Make Linux profiles aware of Architecture

GoogleCodeExporter commented 9 years ago

This patch adds an "arch" metadata to Linux profiles so that plugins and 
address spaces can know the architecture.

This patch also uses this added feature to fix an issue with address space 
checking to properly differentiate a 32-bit ARM image from a 32-bit x86 image.

Original issue reported on code.google.com by Joe.Sylve@gmail.com on 29 Jun 2012 at 2:13

Blocking: #283

Attachments:

ARMenhancement-archaware.patch.txt

GoogleCodeExporter commented 9 years ago

Hiya Joe,

Thanks for submitting this patch.  It seems as though it's effectively 
deprecating the memory_model setup for an arch one.  That may well be the best 
way to go, but if we're going to do that we should do it across the whole 
codebase, and we should do it before 2.2, since the memory_model is (I believe) 
new in 2.1.

So there are two options, and I'm going to ask for opinions on them:

a) Have the ARM architecture dig out the the appropriate value from the linux 
profile (bad, because it's making the AS have profile-specific code in it).
b) Convert all memory_model checks to arch checks.  The question is, will there 
ever be a single arch that can be both 32-bit and 64-bit at the same time?
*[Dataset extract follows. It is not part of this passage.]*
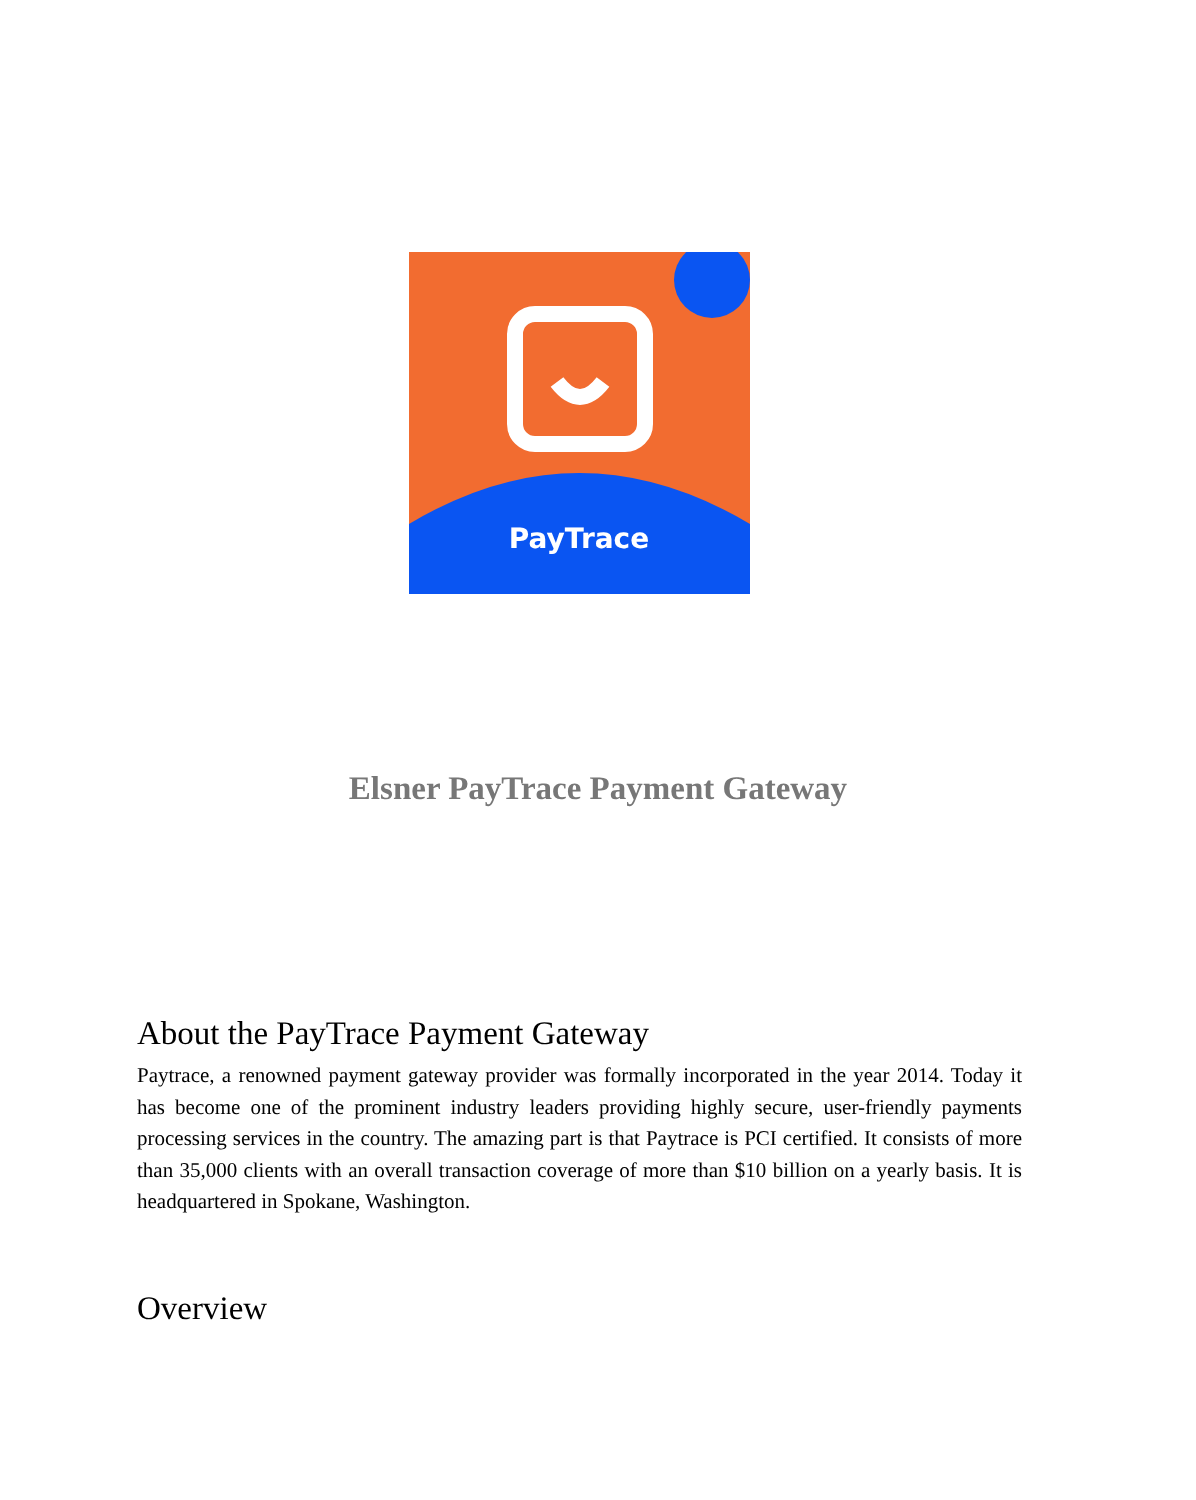PayTrace
Elsner PayTrace Payment Gateway
About the PayTrace Payment Gateway
Paytrace, a renowned payment gateway provider was formally incorporated in the year 2014. Today it has become one of the prominent industry leaders providing highly secure, user-friendly payments processing services in the country. The amazing part is that Paytrace is PCI certified. It consists of more than 35,000 clients with an overall transaction coverage of more than $10 billion on a yearly basis. It is headquartered in Spokane, Washington.
Overview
So this needs a bit of thinking about before applying I'm afraid.  However, 
it's thinking we'll need to do soon if we don't want it to delay the 2.1 
release, so hopefully people will jump on this...

I'll try to find some time to mock-up a complete memory_model replacement patch.

Original comment by mike.auty@gmail.com on 1 Jul 2012 at 10:49

Added labels: Milestone-2.1.x

GoogleCodeExporter commented 9 years ago

Original comment by mike.auty@gmail.com on 1 Jul 2012 at 11:18

Now blocking: #283

GoogleCodeExporter commented 9 years ago

I'm not sure if the best route is to depreciate memory_model checks all 
together.  There may certainly be architectures that support multiple memory 
models.  They did announce last year that there would be 64-bit ARM support in 
v8 (although that might be considered a different architecture all together). 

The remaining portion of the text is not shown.